Stored dataset items
______________________________

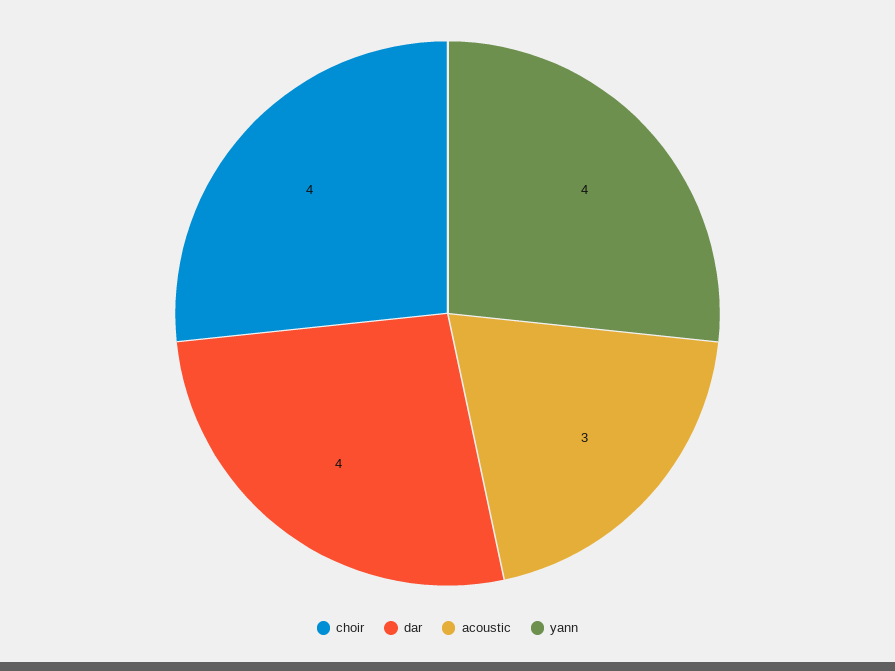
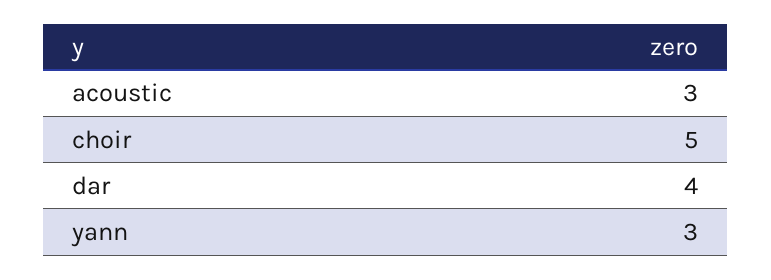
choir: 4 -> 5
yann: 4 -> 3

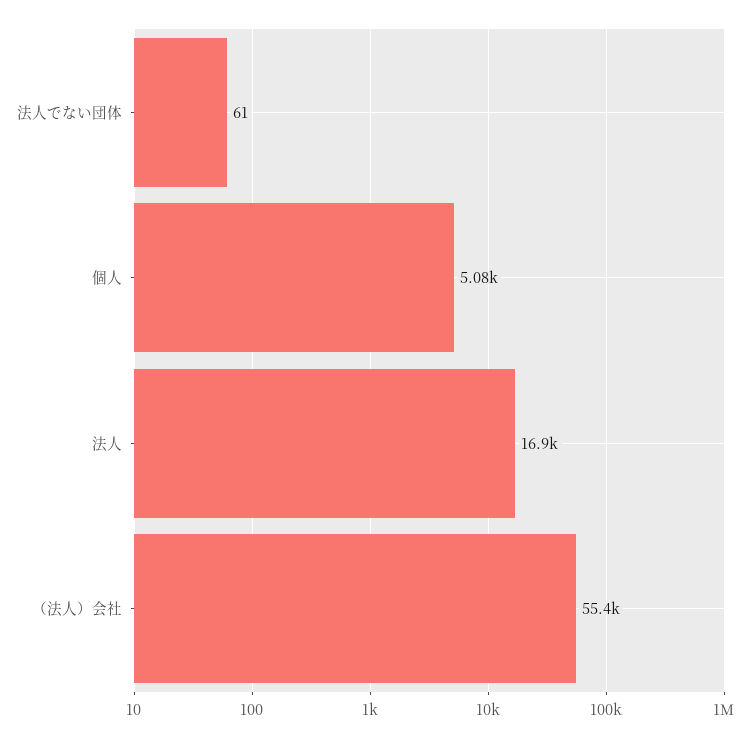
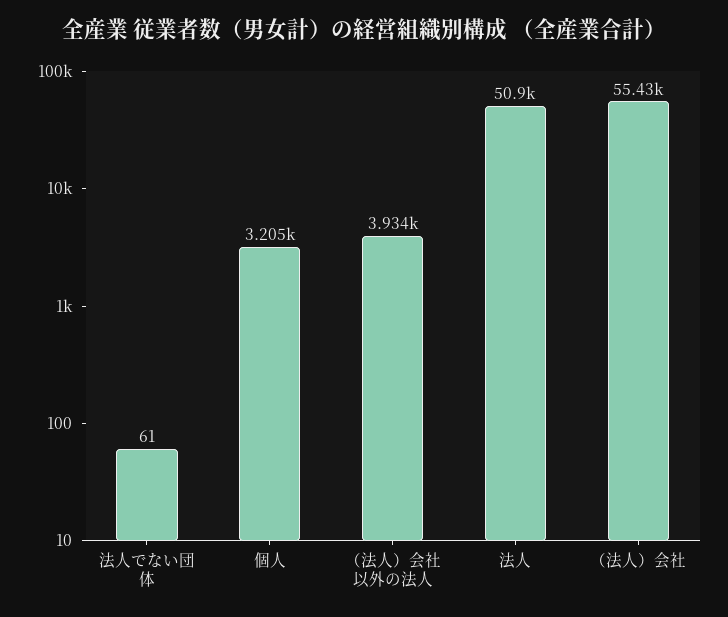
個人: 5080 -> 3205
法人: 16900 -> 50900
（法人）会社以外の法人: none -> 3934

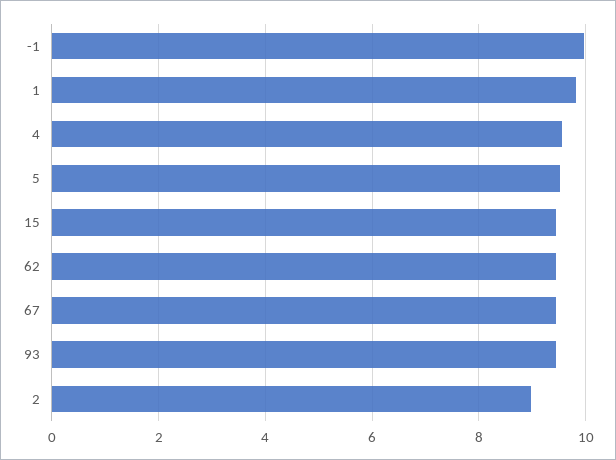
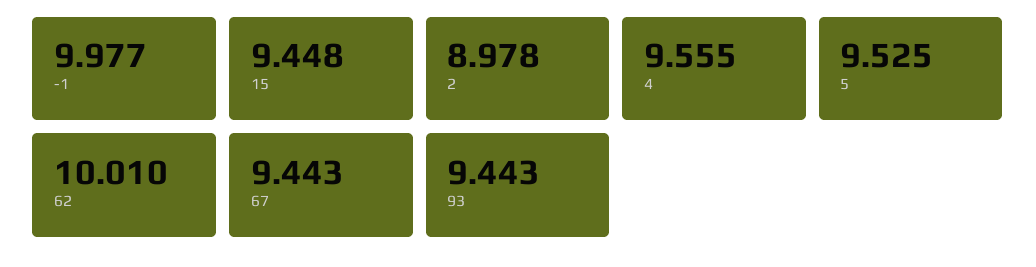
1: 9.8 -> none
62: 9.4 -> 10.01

______________________________

_Problem to work on:_ Write out the entries again word for word. Do not include the pictures.

_Exercise answer:_
choir: 4 -> 5
yann: 4 -> 3

個人: 5080 -> 3205
法人: 16900 -> 50900
（法人）会社以外の法人: none -> 3934

1: 9.8 -> none
62: 9.4 -> 10.01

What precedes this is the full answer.